​Environment: mega pig farms and ministerial responsibility | The duty

It is not new, but since the 1980s, that private promoters or public institutions, with the complicity of the Ministry of the Environment, thumb their noses at the spirit of the Act respecting the quality of the environment (LQE) by avoiding the thresholds that trigger the environmental assessment process, which requires a formal impact study and, if the citizens request it, a public assessment by a commission of inquiry of the BAPE.

It will thus be remembered that a company in Varennes had reduced its ethanol production by a few tonnes to avoid the standard of 100,000 tonnes per year which would have triggered the process. It will be remembered that Hydro-Québec built a large-scale transmission line in the Laurentians, equipped with pylons intended for high voltage, which nevertheless avoided the ax of the 750 KV trigger threshold because it passes through lower voltage. If one day Hydro-Quebec decides to raise the voltage to 750 KV on this line already ready, we will probably say that there will be no additional impacts since the line is already built…

On the other hand, on several occasions the Ministère des Transports has launched projects whose right-of-way was a few meters below the trigger threshold for the evaluation process. And during the BAPE investigation into the development of the pork industry in 2003, officials from the Ministry of the Environment admitted that no large-scale hog establishment project had been subjected to the environmental assessment process. in 20 years, all having avoided by a few heads the normative threshold of 600 animals.

These sleight-of-hand tricks intended to avoid the ax of regulatory standards multiplied until very recently, because the minister and the government could not, in the state of the law, subject projects that flirted with the normative thresholds without to go past. However, it is precisely because projects designed to avoid trigger thresholds can nevertheless have major impacts in their receiving environment and because these projects are very numerous that the National Assembly amended the EQA in 2017 to provide for it in section 31.1. 1 that the government will finally be able, on the recommendation of its Minister of the Environment, to submit to the environmental assessment process any project with heavy impacts that attempts to obtain authorization by brushing against a trigger threshold, but without crossing it. This power was entrusted to the Minister when he “is of the opinion that the environmental issues that the project may raise are major and that the concerns of the public justify it”.

The Saint-Adelphe case

However, these two criteria are clearly present in the case of the three megapigsties of 3,999 pigs which were recently authorized separately in Saint-Adelphe, in the Mauricie region, by Minister Benoît Charette, even if it is a real production of 12,000 pigs, except for a few heads, in a very limited territory (150 meters distance between each of the three piggeries).

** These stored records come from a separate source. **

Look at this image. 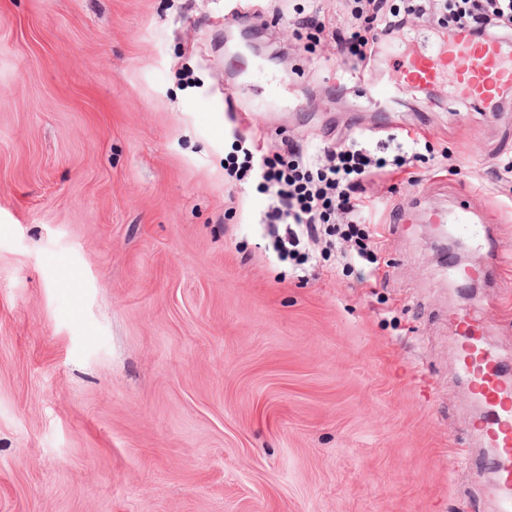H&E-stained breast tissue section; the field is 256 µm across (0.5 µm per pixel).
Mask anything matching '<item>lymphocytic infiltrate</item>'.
<instances>
[{
    "label": "lymphocytic infiltrate",
    "instance_id": "obj_1",
    "mask_svg": "<svg viewBox=\"0 0 512 512\" xmlns=\"http://www.w3.org/2000/svg\"><path fill=\"white\" fill-rule=\"evenodd\" d=\"M386 4L387 0H355L347 26L333 33L343 62L371 68L380 49L373 30L390 35L404 29V18L387 10ZM450 11L453 27L468 28L479 40L512 26V0H451ZM324 156V161H315L292 145L286 153L264 158L260 167L232 166L227 175L235 182L257 178L260 190L270 196L272 204L262 222L281 257L307 260L311 243L337 233L332 225L342 214L346 221L338 233L355 242L345 257L346 266L375 264L359 229L373 205L365 184L387 168L402 167L405 160L399 155L377 156L354 144L327 150Z\"/></svg>",
    "mask_w": 512,
    "mask_h": 512
}]
</instances>
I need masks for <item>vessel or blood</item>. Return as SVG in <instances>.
I'll list each match as a JSON object with an SVG mask.
<instances>
[{
    "mask_svg": "<svg viewBox=\"0 0 512 512\" xmlns=\"http://www.w3.org/2000/svg\"><path fill=\"white\" fill-rule=\"evenodd\" d=\"M454 76L465 97L486 103L502 88L512 85V41H476L466 30L453 32L447 40L407 57L394 85L375 88L383 100L433 84L443 73ZM474 392L490 407L480 428L492 442V464L500 474L497 512H512V383L502 379L497 361L490 354L464 360Z\"/></svg>",
    "mask_w": 512,
    "mask_h": 512,
    "instance_id": "vessel-or-blood-1",
    "label": "vessel or blood"
}]
</instances>
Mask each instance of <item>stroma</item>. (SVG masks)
<instances>
[{
  "label": "stroma",
  "instance_id": "1",
  "mask_svg": "<svg viewBox=\"0 0 512 512\" xmlns=\"http://www.w3.org/2000/svg\"><path fill=\"white\" fill-rule=\"evenodd\" d=\"M347 3L0 0V512H494L459 330L512 365V122L445 82L381 109L400 57L345 80ZM363 128L406 158L377 264L295 272L224 157ZM458 203L466 280L427 222Z\"/></svg>",
  "mask_w": 512,
  "mask_h": 512
}]
</instances>
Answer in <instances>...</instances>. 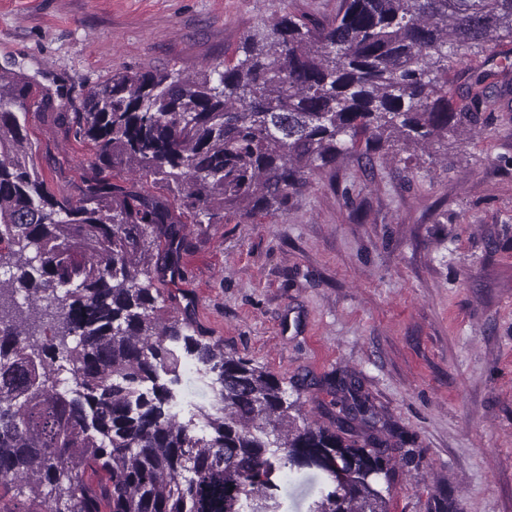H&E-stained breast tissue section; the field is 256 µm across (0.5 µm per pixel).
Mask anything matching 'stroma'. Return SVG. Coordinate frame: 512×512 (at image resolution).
<instances>
[{"mask_svg":"<svg viewBox=\"0 0 512 512\" xmlns=\"http://www.w3.org/2000/svg\"><path fill=\"white\" fill-rule=\"evenodd\" d=\"M339 3L0 0V69L76 105L112 72L193 76L275 13L330 20ZM475 72L512 84V43L451 70L457 94ZM482 111L484 125L426 148L341 155L285 215L182 225L183 275L158 283L167 315L274 373L308 422L332 426L326 380L354 373L401 432L392 512H512V92ZM71 126L28 117L41 174L74 194L94 151ZM320 485L307 468L281 482L285 512H306Z\"/></svg>","mask_w":512,"mask_h":512,"instance_id":"1","label":"stroma"}]
</instances>
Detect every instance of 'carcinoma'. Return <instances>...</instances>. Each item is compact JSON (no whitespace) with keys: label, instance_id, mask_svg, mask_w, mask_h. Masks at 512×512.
<instances>
[{"label":"carcinoma","instance_id":"obj_1","mask_svg":"<svg viewBox=\"0 0 512 512\" xmlns=\"http://www.w3.org/2000/svg\"><path fill=\"white\" fill-rule=\"evenodd\" d=\"M504 39L512 0H341L326 22L274 17L195 78L116 71L75 112L95 149L76 197L33 161V84L0 73V503L282 512L275 478L319 460L309 512H390L387 442L353 376L330 379L335 429L299 424L275 374L166 318L155 281L180 273L185 218L284 215L342 153L478 123L483 96L454 107L448 70ZM188 368L210 406L181 402Z\"/></svg>","mask_w":512,"mask_h":512}]
</instances>
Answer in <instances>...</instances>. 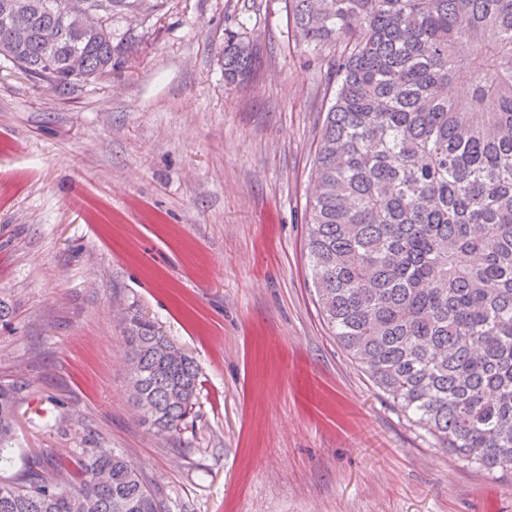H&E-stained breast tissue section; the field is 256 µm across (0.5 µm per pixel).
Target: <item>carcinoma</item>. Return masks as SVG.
<instances>
[{
  "label": "carcinoma",
  "mask_w": 512,
  "mask_h": 512,
  "mask_svg": "<svg viewBox=\"0 0 512 512\" xmlns=\"http://www.w3.org/2000/svg\"><path fill=\"white\" fill-rule=\"evenodd\" d=\"M298 38L334 48L335 85L306 204L317 304L379 393L468 467L512 472V0H285ZM163 0H0V56L52 89L112 71L115 18ZM258 52L224 40V81ZM139 422L181 447L199 394L191 357L124 318ZM23 381L0 384V452ZM0 512H165L121 452L71 468L26 457Z\"/></svg>",
  "instance_id": "cac0c4a2"
}]
</instances>
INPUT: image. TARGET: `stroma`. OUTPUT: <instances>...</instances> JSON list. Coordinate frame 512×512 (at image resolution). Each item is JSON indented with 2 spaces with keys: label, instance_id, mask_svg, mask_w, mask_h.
Returning <instances> with one entry per match:
<instances>
[{
  "label": "stroma",
  "instance_id": "stroma-1",
  "mask_svg": "<svg viewBox=\"0 0 512 512\" xmlns=\"http://www.w3.org/2000/svg\"><path fill=\"white\" fill-rule=\"evenodd\" d=\"M262 53L224 82V38ZM110 76L49 89L0 59V382L15 448L124 452L166 512H512V473L435 448L322 320L305 203L329 51L285 0H168ZM139 312L193 358L182 445L140 425L120 326ZM27 385L23 381L0 384V453L12 444L16 411L24 400Z\"/></svg>",
  "mask_w": 512,
  "mask_h": 512
}]
</instances>
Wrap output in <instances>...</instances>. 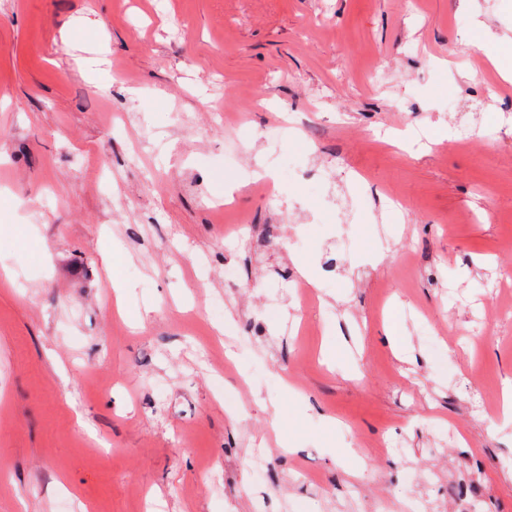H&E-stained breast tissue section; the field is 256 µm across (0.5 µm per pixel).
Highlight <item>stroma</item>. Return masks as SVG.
Returning a JSON list of instances; mask_svg holds the SVG:
<instances>
[{"instance_id": "obj_1", "label": "stroma", "mask_w": 512, "mask_h": 512, "mask_svg": "<svg viewBox=\"0 0 512 512\" xmlns=\"http://www.w3.org/2000/svg\"><path fill=\"white\" fill-rule=\"evenodd\" d=\"M493 55L512 0H0V512H512Z\"/></svg>"}]
</instances>
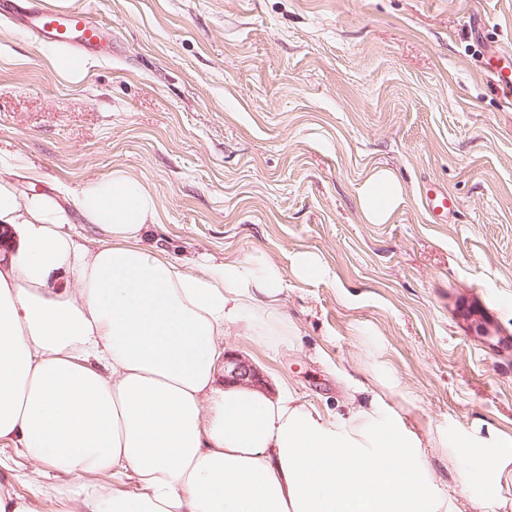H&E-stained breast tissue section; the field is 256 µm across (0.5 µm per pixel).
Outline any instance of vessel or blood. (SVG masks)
Listing matches in <instances>:
<instances>
[{
  "mask_svg": "<svg viewBox=\"0 0 512 512\" xmlns=\"http://www.w3.org/2000/svg\"><path fill=\"white\" fill-rule=\"evenodd\" d=\"M0 14L16 20L43 41L71 52H98L106 34L91 11H57L45 0H0ZM488 66L501 92L512 96V53L492 51ZM424 201L426 210L440 222L447 221L455 208L452 196L440 187H427Z\"/></svg>",
  "mask_w": 512,
  "mask_h": 512,
  "instance_id": "obj_1",
  "label": "vessel or blood"
}]
</instances>
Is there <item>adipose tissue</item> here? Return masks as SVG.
Segmentation results:
<instances>
[{
    "label": "adipose tissue",
    "mask_w": 512,
    "mask_h": 512,
    "mask_svg": "<svg viewBox=\"0 0 512 512\" xmlns=\"http://www.w3.org/2000/svg\"><path fill=\"white\" fill-rule=\"evenodd\" d=\"M400 200L387 170L360 195L370 224ZM159 220L152 193L119 170L85 182L71 212L0 179V224L19 235L0 262V442L36 462L32 482L71 474L76 512H462L378 392L339 414L286 387L225 386V331L275 332L283 275L258 259L174 264L143 243ZM55 274L71 285L52 286ZM441 445L467 485L512 482V438ZM88 473L111 475V489Z\"/></svg>",
    "instance_id": "1"
}]
</instances>
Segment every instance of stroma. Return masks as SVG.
<instances>
[{"label": "stroma", "mask_w": 512, "mask_h": 512, "mask_svg": "<svg viewBox=\"0 0 512 512\" xmlns=\"http://www.w3.org/2000/svg\"><path fill=\"white\" fill-rule=\"evenodd\" d=\"M112 34V59L60 79L43 43L0 20V177L19 197L119 169L156 197L158 243L180 264L262 258L284 274L288 334L244 328L224 349L267 392L289 385L345 412L354 389L422 432L438 487L460 489L448 431L512 437V100L481 58L512 51V0H78ZM378 168L402 200L366 223ZM458 206L433 223L421 193ZM321 275L301 278L299 257ZM475 314L497 323L476 335ZM0 444V485L60 512Z\"/></svg>", "instance_id": "1"}]
</instances>
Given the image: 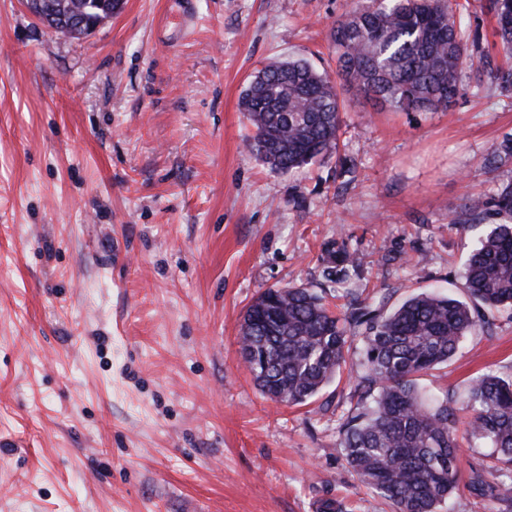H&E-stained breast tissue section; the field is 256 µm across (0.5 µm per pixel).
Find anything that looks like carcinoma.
<instances>
[{
    "label": "carcinoma",
    "instance_id": "1",
    "mask_svg": "<svg viewBox=\"0 0 512 512\" xmlns=\"http://www.w3.org/2000/svg\"><path fill=\"white\" fill-rule=\"evenodd\" d=\"M61 11L99 15L106 0H49ZM505 55L512 56V0H488ZM337 76L366 97L402 112L446 108L459 94L458 76L473 65L477 36L456 19L451 0H354L331 30ZM254 129L249 146L286 174L338 149L340 102L329 76L305 60L273 63L242 96ZM512 162V137L485 158L497 170ZM469 215L494 219L463 267L465 298L411 294L393 311L333 312L302 284L260 294L240 325L245 363L274 401L304 405L340 375L352 338L364 339L363 370L349 373L355 400L338 447L347 468L380 493L394 512H439L459 485L460 413L468 414L471 446L489 449L470 467L475 495L512 507V378H471L460 402L449 393L428 401L418 380L448 363L465 337L496 313H512V178L490 200L468 201ZM330 280L360 266L345 241L325 244Z\"/></svg>",
    "mask_w": 512,
    "mask_h": 512
}]
</instances>
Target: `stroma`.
<instances>
[{
    "mask_svg": "<svg viewBox=\"0 0 512 512\" xmlns=\"http://www.w3.org/2000/svg\"><path fill=\"white\" fill-rule=\"evenodd\" d=\"M347 0H121L91 35L55 34L0 0V512H392L337 448L347 380L271 401L240 353L260 293L305 284L389 311L463 296L489 219L469 196L512 177V92L487 0L482 45L447 110L398 112L340 86L341 143L292 174L245 146L242 93L265 66L336 74ZM363 267L327 280L323 245ZM424 263H417V256ZM421 377L465 397L512 377V314Z\"/></svg>",
    "mask_w": 512,
    "mask_h": 512,
    "instance_id": "stroma-1",
    "label": "stroma"
}]
</instances>
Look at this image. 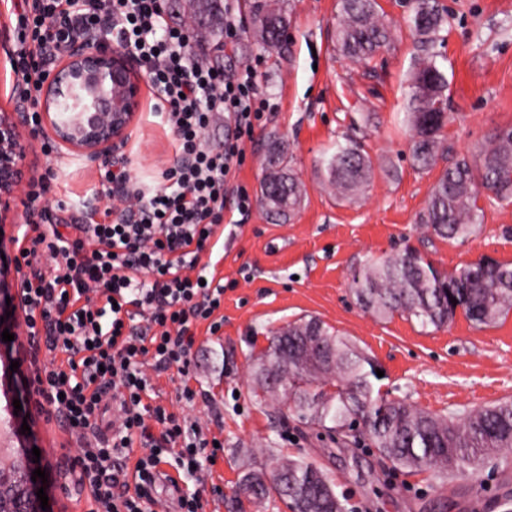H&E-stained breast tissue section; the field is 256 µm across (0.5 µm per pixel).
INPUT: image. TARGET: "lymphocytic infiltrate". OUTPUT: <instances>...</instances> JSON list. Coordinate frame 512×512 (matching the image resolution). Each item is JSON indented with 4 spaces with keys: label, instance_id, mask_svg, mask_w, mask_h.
Segmentation results:
<instances>
[{
    "label": "lymphocytic infiltrate",
    "instance_id": "1",
    "mask_svg": "<svg viewBox=\"0 0 512 512\" xmlns=\"http://www.w3.org/2000/svg\"><path fill=\"white\" fill-rule=\"evenodd\" d=\"M12 70L37 103L42 76L74 34L91 32L135 56L159 112L175 135L180 163L165 170V188L144 190L126 167L106 170L103 193L118 216L74 222L72 235L51 230L31 240L24 296L31 335L45 339L61 363L44 367L42 393L76 440L81 487L94 512H160L158 482L176 493L177 512H202V493L219 449L214 436L161 403L152 373L187 375L197 342L209 334L224 285L193 272L224 236V200L239 212L251 199L236 186L241 137L251 136L268 103L258 96L252 66L230 72L205 62L187 29L169 25L164 0H21ZM232 123L237 139L211 147L215 119ZM119 403L122 424L98 432L102 398ZM142 454H133L134 445ZM173 472H166V465ZM194 481V490L183 487Z\"/></svg>",
    "mask_w": 512,
    "mask_h": 512
}]
</instances>
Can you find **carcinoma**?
<instances>
[{
    "label": "carcinoma",
    "instance_id": "obj_1",
    "mask_svg": "<svg viewBox=\"0 0 512 512\" xmlns=\"http://www.w3.org/2000/svg\"><path fill=\"white\" fill-rule=\"evenodd\" d=\"M252 41L265 50L281 47L290 19L283 3L240 0ZM194 18L204 19L208 39L224 48V0H192ZM444 22L436 0H414L408 18L417 49L412 74L408 123L410 151L417 168L427 170L444 152L448 124V77L436 45ZM391 29L378 0H339L336 48L363 62L386 48ZM326 183L340 199L359 195L370 183L373 162L360 145L336 144L323 161ZM302 183L284 149L272 142L260 184L261 205L289 219L303 199ZM512 203V127L495 132L472 155L456 159L440 174L427 199L421 223L441 239L470 237L480 224L481 195ZM357 303L378 318L396 314L421 326L440 328L457 312L478 327L496 324L512 311V263L481 258L444 272L416 250L369 259L352 277ZM456 302H451L450 298ZM288 363V379L271 386L273 365ZM253 394L273 407L292 404L298 420L330 436H367L395 470L428 471L448 476L495 454H512V399L470 412L455 422L448 417L388 399L376 390L374 361L348 338L316 318L278 329L267 350L253 357ZM239 489L262 506L271 493L290 502L292 512H347L326 472L304 456L271 454L263 467H246Z\"/></svg>",
    "mask_w": 512,
    "mask_h": 512
}]
</instances>
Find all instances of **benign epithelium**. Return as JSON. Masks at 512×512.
Instances as JSON below:
<instances>
[{"label": "benign epithelium", "mask_w": 512, "mask_h": 512, "mask_svg": "<svg viewBox=\"0 0 512 512\" xmlns=\"http://www.w3.org/2000/svg\"><path fill=\"white\" fill-rule=\"evenodd\" d=\"M11 24L0 11V59L12 60ZM41 130H50L57 148L79 154L90 166L125 158L141 108V74L136 60L121 49L102 46L90 33L75 36L55 60L42 81ZM15 103L0 110V333L9 330L14 340H0V426L7 429L10 447L0 450V512H54L42 510L38 489L49 490L60 464L53 463L43 446L39 421L52 413L38 399V352L25 331L23 288L17 274V240L23 225L16 221L20 192L30 183L26 158L29 114L24 112L25 92L20 81L12 88ZM71 101L77 111L61 112ZM11 303H6V299ZM19 362L12 371L9 366ZM22 410L14 411L13 400ZM27 423L31 434L21 431ZM40 450L35 460L32 448ZM45 471L47 482L32 479L35 469Z\"/></svg>", "instance_id": "benign-epithelium-1"}]
</instances>
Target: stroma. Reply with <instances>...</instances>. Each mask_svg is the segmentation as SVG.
Returning a JSON list of instances; mask_svg holds the SVG:
<instances>
[{
    "mask_svg": "<svg viewBox=\"0 0 512 512\" xmlns=\"http://www.w3.org/2000/svg\"><path fill=\"white\" fill-rule=\"evenodd\" d=\"M392 30L387 48L364 63L342 56L334 43L338 0H288V40L276 51L250 48L241 30L224 67L257 70L258 89L272 110L244 138L237 183L253 202L240 214L224 202V251L216 267L224 280V324L201 335L189 376L168 370L156 378L171 411L202 427L222 428L224 453L202 495L203 512H291L270 496L264 508L239 494L245 463L268 453L303 454L332 478L348 512H512V456L486 461L447 483L431 473L390 469L366 443L344 444L317 435L290 410L261 404L251 391L250 358L265 349L273 331L317 318L368 352L382 375L375 386L418 409L463 418L471 410L512 397V314L490 327L464 315L448 326L422 327L416 319L379 320L357 304L351 281L372 256L415 249L451 271L480 258L512 262V204L480 198L483 218L465 241L426 233L420 214L441 171L471 154L497 130L512 126V0H438L446 23L438 49L448 73L446 152L428 172L412 163L406 112L415 44L407 19L410 0H379ZM156 95L142 91L138 131L127 147L131 176L149 187L179 157L174 135L162 124ZM352 138L371 156V184L361 199L336 198L321 165L338 141ZM281 142L305 186L291 220L271 218L258 201L270 139ZM42 140L30 147L43 200L21 206L30 236L50 224L69 223L83 210L103 212L104 167L76 154L45 155ZM206 391L207 400H182L183 386Z\"/></svg>",
    "mask_w": 512,
    "mask_h": 512,
    "instance_id": "obj_1",
    "label": "stroma"
}]
</instances>
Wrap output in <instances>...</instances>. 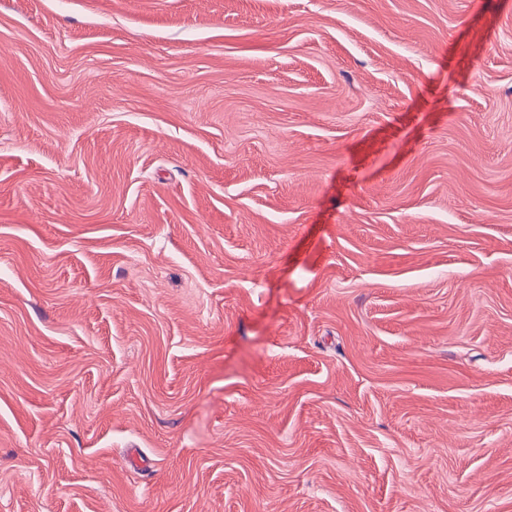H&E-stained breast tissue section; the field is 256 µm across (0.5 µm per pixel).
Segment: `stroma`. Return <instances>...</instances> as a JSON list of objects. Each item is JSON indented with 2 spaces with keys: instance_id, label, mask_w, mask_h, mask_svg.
<instances>
[{
  "instance_id": "35a3bbf8",
  "label": "stroma",
  "mask_w": 512,
  "mask_h": 512,
  "mask_svg": "<svg viewBox=\"0 0 512 512\" xmlns=\"http://www.w3.org/2000/svg\"><path fill=\"white\" fill-rule=\"evenodd\" d=\"M0 512H512V0H0Z\"/></svg>"
}]
</instances>
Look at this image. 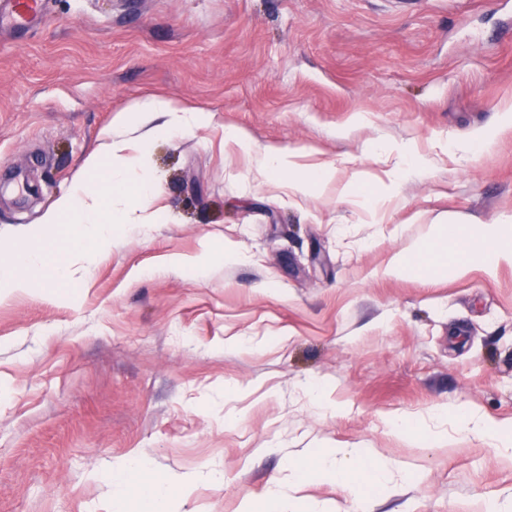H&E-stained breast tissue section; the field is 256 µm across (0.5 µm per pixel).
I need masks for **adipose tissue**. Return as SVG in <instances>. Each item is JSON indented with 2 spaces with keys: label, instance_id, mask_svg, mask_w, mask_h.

No civil servant or minister can decently claim that this is not a diversion of the intention of the legislator, since the government itself has set at 4000 pigs the legal threshold which defines a project as having major impacts on its middle. How can we think that with one or four pigs, there will be no significant impact on the local ecosystem and the social environment with a project of this magnitude. A minister faithful to his oath of office had a moral duty not to limit the right of citizens to the protection of their environment, as defined in section 19 of the EQA, and he had to use the discretionary power of the government to launch the evaluation process by a commission of inquiry independent of the BAPE, as in all cases where the concerns of the population are serious, as in Saint-Adelphe.

The EQA certainly grants the Minister discretionary power in this matter. But he is not entitled to denial for all that in front of a project, not of 4,000 heads, but of 12,000 heads in the same place. Faced with the extent of the impacts of such production on its environment of insertion, in particular on neighboring waterways, the refusal to assume ministerial responsibility here is so great and so heavy with consequences that it borders on the a hitch to the letter of the law itself, since the legislator clearly wanted projects with heavy impacts not to be able to avoid the standard with impunity by simply brushing against it.

It is surprising that these new cases come less than five years after a major reform of the Act. The prediction then made by the jurists of the Center québécois du droit de l’environnement (CQDE) seems to have come true. In fact, they concluded in their 2016 brief that the reform of the EQA seemed primarily intended to facilitate the work of applicants for environmental authorizations and to reduce the ministry’s workload by 30%, much more than to meet the needs and requirements of the sole beneficiaries of the right to the environment, namely the citizens of Quebec.